Our Obsession with the Lycra-Clad Thighs of Leadership

'Leadership' does not design new railway carriages, make chocolate biscuits, or answer the phone to customers.

As a culture we privilege ‘leadership’ over ‘doing the work’. Graduates scramble toward management as the accepted path to a rewarding career. Workplace status and team size routinely go hand in hand. Millions are spent on leadership training. Leadership matters, of course. But, our obsession with the trappings – the corner office, the grand title, the salary – as well as the role of leadership risks both employee engagement and the bottom line.

Wobbly bicycle of leadership

The preoccupation with leadership distorts our understanding of what makes businesses thrive. Take this article, The Art of Leadership and Riding a Bicycle. (The source Culture University is an educational blog that counts on its faculty Edgar Schein, renowned Professor Emeritus of MIT Sloan.) The author Tom Crane suggests the bicycle as a metaphor for leadership: ‘[starting] with the bicycle seat, this is from where leadership operates, steering and empowering the organization’.

This piece is typical of writing on leadership, and toward the end you will find several ‘implications’. These, however, have little to do with the author’s original premise and the bicycle metaphor baffles more than it illuminates. Still, the image – if it says anything – highlights common misconceptions about leadership versus doing (i.e., day-to-day effort to create the products and services for which an organisation exists).

Who cranks the pedals anyway?

Leadership does not generate products or services. It does not design new railway carriages, manufacture chocolate biscuits, or answer customers’ phone calls. Nor does leadership account for the business of operations, marketing, compliance or any other function you care to name.

Such outputs come from more directly ‘productive’ activities, when colleagues work together toward an agreed purpose. In other words, if there be a bicycle at all, then it is not pedalled by leaders but by the broader employee population. (If leaders are pedalling, then whilst in the saddle they are doing something alongside their leadership duties.)

Role of leadership

The motive energy and power of an organisation are found in its capacity to translate resources — time, skills, capital, relationships and so on — into value for employees, customers and shareholders.
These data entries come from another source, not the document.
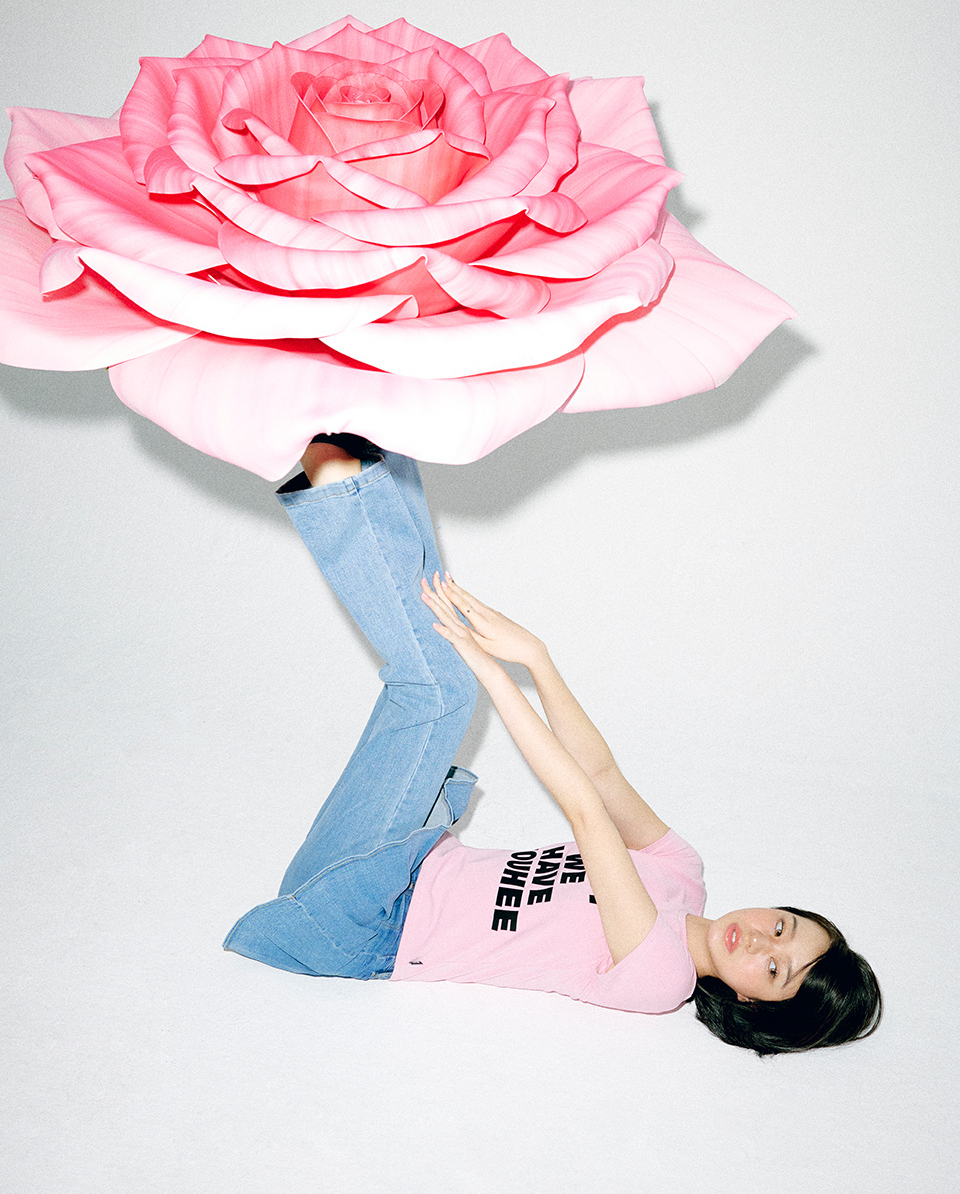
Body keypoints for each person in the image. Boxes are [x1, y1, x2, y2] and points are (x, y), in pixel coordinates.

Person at [223, 439, 881, 1056]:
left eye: (774, 970)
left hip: (362, 922)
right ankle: (363, 449)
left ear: (752, 1004)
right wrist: (537, 659)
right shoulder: (684, 873)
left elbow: (587, 814)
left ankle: (340, 476)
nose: (761, 940)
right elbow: (600, 774)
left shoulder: (663, 978)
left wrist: (490, 671)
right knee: (442, 666)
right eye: (783, 928)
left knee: (441, 689)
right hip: (402, 859)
Leadership enables this effort by creating the conditions for strong performance and, as it were, oiling the wheels and keeping the system on course: leaders direct and guide; they help people to avoid obstacles – arguably a metaphorical ‘steering’. Their job is to keep the organisation aligned with its business purpose (see my article Why Management Exists).

Nevertheless, unlike the rider of a bicycle, leadership is not the horsepower within a business. Leaders do not operate the pedals. Imagine what would happen if all employees involved themselves in leadership all of the time — plainly, the answer is very little.

Employee engagement risks

Exaggerated notions of the role and value of leadership burden people in management positions. This thinking also demotivates those whose job is to produce core outputs. Our obsession harms wider employee engagement. It causes other ‘alignment’ obstacles – resources are siphoned into the business of leadership rather than invested in the business of – well – the business. (Read Why 40 Hours’ Work Makes Only 20 Hours’ Difference for how this makes everyone’s job harder.)

Of course, in a fast-evolving marketplace no organisation will go far without sound leadership. Still, a firm that does not champion ‘productive’ employees will go nowhere at all. Rather like Crane’s bicycle.

In tandem

On that original metaphor, I remain unconvinced that employees be merely, to quote Crane, the ‘back tire’ – spinning in dizzy circles under the Lycra-clad thighs of leadership, one assumes.

People will be better engaged, and business will thrive, when we embrace a more precise and relevant notion of leadership. This culture change will allow firms to champion the indispensable value of (and invest in) other, more directly productive efforts. Everyone will prosper when people work together, harnessing differences but as equals – in tandem, if you must.